実際、73年のクーデターに活躍したそうだが・・・

 ところがどっこい。

 先述の通りホーカー・ハンターは亜音速戦闘機であり、次世代のセンチュリーシリーズ(※1)はじめとする超音速戦闘機が登場すると、戦闘機としては第一線に留まれず、対地攻撃機や練習機に回された。

 その為、チリでクーデターが起きた1973年にもチリでは現役バリバリの第一線機(※2)。実際、そのクーデターでは地上攻撃に活躍したそうだ。ホーカー・ハンターの30㎜ADEN砲の四連装と言う兵装は、空対空兵装としては(※3)レトロな限りだが、空対地兵装としてはなかなかのもので、後のタンクバスターA-10(※4)の30㎜ガトリング砲にも比肩しうる。否。30㎜ADEN砲四連装ならば、30㎜ガトリングに勝つな(※5)。流石は「地獄の四連装」…って、違う!(※6)

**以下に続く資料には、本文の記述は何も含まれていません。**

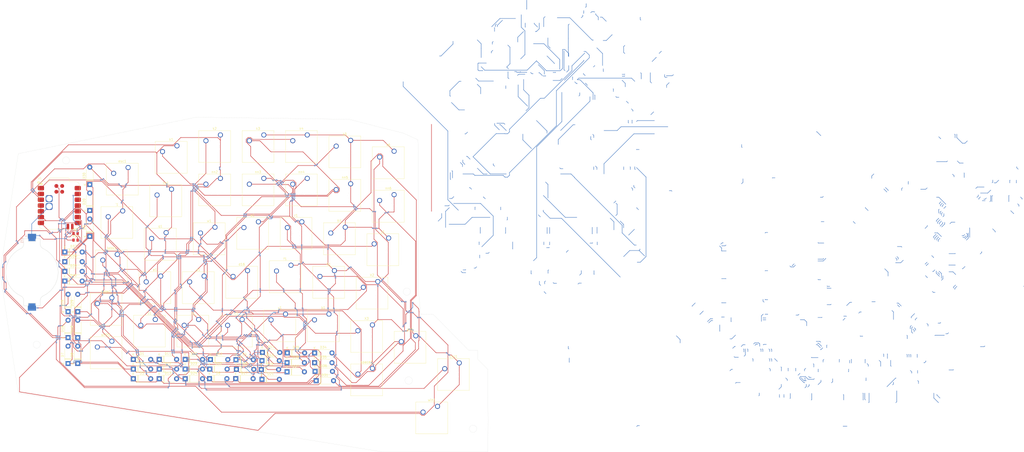
<source format=kicad_pcb>
(kicad_pcb
	(version 20241229)
	(generator "pcbnew")
	(generator_version "9.0")
	(general
		(thickness 1.6)
		(legacy_teardrops no)
	)
	(paper "A4")
	(layers
		(0 "F.Cu" signal)
		(2 "B.Cu" signal)
		(9 "F.Adhes" user "F.Adhesive")
		(11 "B.Adhes" user "B.Adhesive")
		(13 "F.Paste" user)
		(15 "B.Paste" user)
		(5 "F.SilkS" user "F.Silkscreen")
		(7 "B.SilkS" user "B.Silkscreen")
		(1 "F.Mask" user)
		(3 "B.Mask" user)
		(17 "Dwgs.User" user "User.Drawings")
		(19 "Cmts.User" user "User.Comments")
		(21 "Eco1.User" user "User.Eco1")
		(23 "Eco2.User" user "User.Eco2")
		(25 "Edge.Cuts" user)
		(27 "Margin" user)
		(31 "F.CrtYd" user "F.Courtyard")
		(29 "B.CrtYd" user "B.Courtyard")
		(35 "F.Fab" user)
		(33 "B.Fab" user)
		(39 "User.1" user)
		(41 "User.2" user)
		(43 "User.3" user)
		(45 "User.4" user)
	)
	(setup
		(pad_to_mask_clearance 0)
		(allow_soldermask_bridges_in_footprints no)
		(tenting front back)
		(pcbplotparams
			(layerselection 0x00000000_00000000_55555555_5755f5ff)
			(plot_on_all_layers_selection 0x00000000_00000000_00000000_00000000)
			(disableapertmacros no)
			(usegerberextensions no)
			(usegerberattributes yes)
			(usegerberadvancedattributes yes)
			(creategerberjobfile yes)
			(dashed_line_dash_ratio 12.000000)
			(dashed_line_gap_ratio 3.000000)
			(svgprecision 4)
			(plotframeref no)
			(mode 1)
			(useauxorigin no)
			(hpglpennumber 1)
			(hpglpenspeed 20)
			(hpglpendiameter 15.000000)
			(pdf_front_fp_property_popups yes)
			(pdf_back_fp_property_popups yes)
			(pdf_metadata yes)
			(pdf_single_document no)
			(dxfpolygonmode yes)
			(dxfimperialunits yes)
			(dxfusepcbnewfont yes)
			(psnegative no)
			(psa4output no)
			(plot_black_and_white yes)
			(sketchpadsonfab no)
			(plotpadnumbers no)
			(hidednponfab no)
			(sketchdnponfab yes)
			(crossoutdnponfab yes)
			(subtractmaskfromsilk no)
			(outputformat 1)
			(mirror no)
			(drillshape 1)
			(scaleselection 1)
			(outputdirectory "")
		)
	)
	(net 0 "")
	(net 1 "/right/c5")
	(net 2 "Net-(D73-A)")
	(net 3 "/middle/c2")
	(net 4 "/middle/c3")
	(net 5 "Net-(D101-A)")
	(net 6 "/right/c0")
	(net 7 "Net-(D57-A)")
	(net 8 "/right/c4")
	(net 9 "Net-(D66-A)")
	(net 10 "/middle/c4")
	(net 11 "Net-(D107-A)")
	(net 12 "Net-(D63-A)")
	(net 13 "/middle/c1")
	(net 14 "Net-(D69-A)")
	(net 15 "Net-(D87-A)")
	(net 16 "/left/pin")
	(net 17 "/right/pin")
	(net 18 "/left/VBAT1")
	(net 19 "/right/VBAT2")
	(net 20 "/middle/VBAT3")
	(net 21 "Net-(D68-A)")
	(net 22 "Net-(D71-A)")
	(net 23 "/left/c1")
	(net 24 "Net-(D9-A)")
	(net 25 "/left/c3")
	(net 26 "Net-(D34-A)")
	(net 27 "Net-(D33-A)")
	(net 28 "Net-(D79-A)")
	(net 29 "/right/c6")
	(net 30 "Net-(D21-A)")
	(net 31 "Net-(D4-A)")
	(net 32 "/left/c0")
	(net 33 "Net-(D22-A)")
	(net 34 "Net-(D109-A)")
	(net 35 "Net-(D108-A)")
	(net 36 "Net-(D1-A)")
	(net 37 "/left/r1")
	(net 38 "Net-(D2-A)")
	(net 39 "/left/r2")
	(net 40 "Net-(D3-A)")
	(net 41 "/left/r3")
	(net 42 "Net-(D5-A)")
	(net 43 "Net-(D6-A)")
	(net 44 "Net-(D7-A)")
	(net 45 "Net-(D8-A)")
	(net 46 "Net-(D10-A)")
	(net 47 "Net-(D11-A)")
	(net 48 "Net-(D12-A)")
	(net 49 "Net-(D13-A)")
	(net 50 "Net-(D14-A)")
	(net 51 "Net-(D15-A)")
	(net 52 "Net-(D20-A)")
	(net 53 "Net-(D17-A)")
	(net 54 "Net-(D18-A)")
	(net 55 "Net-(D19-A)")
	(net 56 "/left/r5")
	(net 57 "Net-(D23-A)")
	(net 58 "Net-(D24-A)")
	(net 59 "Net-(D25-A)")
	(net 60 "Net-(D26-A)")
	(net 61 "Net-(D27-A)")
	(net 62 "Net-(D28-A)")
	(net 63 "Net-(D29-A)")
	(net 64 "Net-(D30-A)")
	(net 65 "Net-(D31-A)")
	(net 66 "Net-(D32-A)")
	(net 67 "Net-(D35-A)")
	(net 68 "Net-(D36-A)")
	(net 69 "Net-(D37-A)")
	(net 70 "Net-(D38-A)")
	(net 71 "Net-(D39-A)")
	(net 72 "Net-(D40-A)")
	(net 73 "Net-(D41-A)")
	(net 74 "Net-(D42-A)")
	(net 75 "/right/r1")
	(net 76 "/right/r2")
	(net 77 "Net-(D43-A)")
	(net 78 "Net-(D44-A)")
	(net 79 "/right/r3")
	(net 80 "Net-(D45-A)")
	(net 81 "Net-(D46-A)")
	(net 82 "/right/r5")
	(net 83 "Net-(D48-A)")
	(net 84 "Net-(D49-A)")
	(net 85 "Net-(D50-A)")
	(net 86 "Net-(D51-A)")
	(net 87 "Net-(D52-A)")
	(net 88 "Net-(D53-A)")
	(net 89 "Net-(D54-A)")
	(net 90 "Net-(D55-A)")
	(net 91 "Net-(D56-A)")
	(net 92 "Net-(D58-A)")
	(net 93 "Net-(D59-A)")
	(net 94 "Net-(D60-A)")
	(net 95 "Net-(D64-A)")
	(net 96 "Net-(D65-A)")
	(net 97 "Net-(D67-A)")
	(net 98 "Net-(D70-A)")
	(net 99 "Net-(D72-A)")
	(net 100 "Net-(D74-A)")
	(net 101 "Net-(D75-A)")
	(net 102 "Net-(D76-A)")
	(net 103 "Net-(D77-A)")
	(net 104 "Net-(D78-A)")
	(net 105 "/middle/r0")
	(net 106 "/middle/r1")
	(net 107 "Net-(D82-A)")
	(net 108 "/middle/r2")
	(net 109 "/middle/r3")
	(net 110 "Net-(D83-A)")
	(net 111 "Net-(D84-A)")
	(net 112 "/middle/r4")
	(net 113 "/middle/r5")
	(net 114 "Net-(D90-A)")
	(net 115 "Net-(D95-A)")
	(net 116 "Net-(D98-A)")
	(net 117 "Net-(D100-A)")
	(net 118 "Net-(D102-A)")
	(net 119 "Net-(D104-A)")
	(net 120 "Net-(D105-A)")
	(net 121 "/left/c2")
	(net 122 "/middle/c0")
	(net 123 "/left/r0")
	(net 124 "unconnected-(U1-3V3-Pad12)")
	(net 125 "unconnected-(U1-5V-Pad14)")
	(net 126 "unconnected-(U1-PA30_SWCLK-Pad20)")
	(net 127 "unconnected-(U1-GND-Pad16)")
	(net 128 "unconnected-(U1-RESET-Pad21)")
	(net 129 "unconnected-(U1-GND-Pad22)")
	(net 130 "/right/r0")
	(net 131 "GND1")
	(net 132 "GND2")
	(net 133 "GND3")
	(footprint "Button_Switch_Keyboard:SW_Cherry_MX_1.00u_PCB" (layer "F.Cu") (at 25.66625 96.82))
	(footprint "Button_Switch_Keyboard:SW_Cherry_MX_1.00u_PCB" (layer "F.Cu") (at 82.81625 99.20125))
	(footprint "Diode_THT:D_DO-41_SOD81_P7.62mm_Horizontal" (layer "F.Cu") (at -12.5325 184.73125))
	(footprint "Diode_THT:D_DO-41_SOD81_P7.62mm_Horizontal" (layer "F.Cu") (at 43.89625 184.9875))
	(footprint "Button_Switch_Keyboard:SW_Cherry_MX_1.00u_PCB" (layer "F.Cu") (at 16.14125 158.7325))
	(footprint "Diode_THT:D_DO-41_SOD81_P7.62mm_Horizontal" (layer "F.Cu") (at -12.5325 180.48125))
	(footprint "Diode_THT:D_DO-41_SOD81_P7.62mm_Horizontal" (layer "F.Cu") (at 43.89625 176.7875))
	(footprint "Diode_THT:D_DO-41_SOD81_P7.62mm_Horizontal" (layer "F.Cu") (at 20.99625 180.4875))
	(footprint "Button_Switch_Keyboard:SW_Cherry_MX_1.00u_PCB" (layer "F.Cu") (at -0.5275 139.6825))
	(footprint "Resistor_SMD:R_0805_2012Metric" (layer "F.Cu") (at -37.87375 120.95))
	(footprint "Diode_THT:D_DO-41_SOD81_P7.62mm_Horizontal" (layer "F.Cu") (at 32.69625 180.5875))
	(footprint "Button_Switch_Keyboard:SW_Cherry_MX_1.00u_PCB" (layer "F.Cu") (at -17.19625 111.1075))
	(footprint "Diode_THT:D_DO-41_SOD81_P7.62mm_Horizontal" (layer "F.Cu") (at -31.6425 122.25875 90))
	(footprint "Resistor_SMD:R_0805_2012Metric" (layer "F.Cu") (at -37.87375 123.9))
	(footprint "Button_Switch_Keyboard:SW_Cherry_MX_1.00u_PCB" (layer "F.Cu") (at 92.34125 161.11375))
	(footprint "Library:modified-XIAO-nRF52840-SMD" (layer "F.Cu") (at -44.96375 108.72625))
	(footprint "Button_Switch_Keyboard:SW_Cherry_MX_1.00u_PCB" (layer "F.Cu") (at 111.39125 165.87625))
	(footprint "Button_Switch_Keyboard:SW_Cherry_MX_1.00u_PCB" (layer "F.Cu") (at 42.335 115.87))
	(footprint "Button_Switch_Keyboard:SW_Cherry_MX_1.00u_PCB" (layer "F.Cu") (at 120.91625 196.8325))
	(footprint "Diode_THT:D_DO-41_SOD81_P7.62mm_Horizontal" (layer "F.Cu") (at -42.59625 141.86875))
	(footprint "Button_Switch_Keyboard:SW_Cherry_MX_1.00u_PCB" (layer "F.Cu") (at 44.71625 77.77))
	(footprint "Button_Switch_Keyboard:SW_Cherry_MX_1.00u_PCB" (layer "F.Cu") (at 63.76625 96.82))
	(footprint "Button_Switch_Keyboard:SW_Cherry_MX_1.00u_PCB" (layer "F.Cu") (at 80.435 118.25125))
	(footprint "Button_Switch_Keyboard:SW_Cherry_MX_1.00u_PCB" (layer "F.Cu") (at 101.86625 84.91375))
	(footprint "Diode_THT:D_DO-41_SOD81_P7.62mm_Horizontal" (layer "F.Cu") (at -1.1625 180.48125))
	(footprint "Button_Switch_Keyboard:SW_Cherry_MX_1.00u_PCB" (layer "F.Cu") (at 61.385 115.87))
	(footprint "Diode_THT:D_DO-41_SOD81_P7.62mm_Horizontal" (layer "F.Cu") (at -36.9175 155.3 90))
	(footprint "Button_Switch_Keyboard:SW_Cherry_MX_1.00u_PCB" (layer "F.Cu") (at -2.90875 158.7325))
	(footprint "Diode_THT:D_DO-41_SOD81_P7.62mm_Horizontal" (layer "F.Cu") (at -12.5325 176.23125))
	(footprint "Diode_THT:D_DO-41_SOD81_P7.62mm_Horizontal" (layer "F.Cu") (at -41.1675 178.04 90))
	(footprint "Diode_THT:D_DO-41_SOD81_P7.62mm_Horizontal" (layer "F.Cu") (at 20.89625 184.6875))
	(footprint "Button_Switch_Keyboard:SW_Cherry_MX_1.00u_PCB"
		(la
... [845580 chars truncated]
</source>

 さはさりながら、実際73年のチリクーデターにホーカー・ハンターが活躍したという事は、上掲AFP記事にある「創作物を都市空間に配置して社会的なメッセージを浮かび上がらせる」芸術作品としての「ホーカー・ハンターの影」は、「戦闘機」だとか「対地攻撃機」だとかの抽象概念ではなく、「チリの73年クーデターにて実戦投入された史実」を踏まえた「史実の再現」と言う意味を持つ。なるほど、「社会的メッセージ」としては、その方がインパクト大だろう。

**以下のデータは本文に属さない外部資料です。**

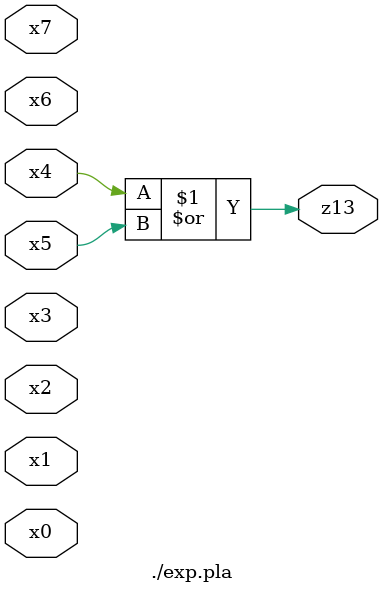
<source format=v>

module \./exp.pla  ( 
    x0, x1, x2, x3, x4, x5, x6, x7,
    z13  );
  input  x0, x1, x2, x3, x4, x5, x6, x7;
  output z13;
  assign z13 = x4 | x5;
endmodule



</source>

 「史実の再現」として「社会的メッセージ」は認めるモノの、私(ZERO)の様な軍事マニアの芸術音痴には、「だから何?」ってのが正直な処。

 「いくらホーカー・ハンターが亜音速機だからって、一寸ズングリムックリ過ぎないか?」とか、「両翼に増槽ぶら下げたままで地上攻撃はつらそうだから、上空航過中じゃないか?」とか、別の処に目が行ってしまうぞ。

 まあ、所詮、芸術の価値は受け手が決定し、受け手しか決定できないのだから、私(ZERO)にとって斯様な芸術は「殆ど価値が無い」もしくは「独自の、恐らくは製作者の全く意図しなかった価値がある」と言う事であろう。

 芸術って、素敵!


<注釈>

(※1) 米軍のF-100からはじまる「F-百番代」戦闘機。当然ながら、「無理矢理」や「辛うじて」も含めて、超音速戦闘機揃いである。 

(※2) 「第一線戦闘機」とは言いづらいんだが・・・ 

(※3) 1973年当時としても 

(※4) 1977年就役

(※5) とりあえず、四門合計の連射速度では。1発あたりの貫通力や破壊力は、最初からタンクバスター目指して開発されたGAU-8 30㎜ガトリング砲の方が、勝ると考える可きだろう。破壊力は兎も角、貫通力は、「弱い貫通力でも複数当てればOK」とはいかないから、な。 

(※6) 「地獄の四連装」と言えば、普通は第2次大戦ドイツ軍のFlak38 2.0㎝対空機関砲の事を指す。メーヴェルワーゲン対空戦車や、ヴィルベルヴィント対空戦車にも搭載され、タミヤが1/35で傑作プラモ化している、あれだ。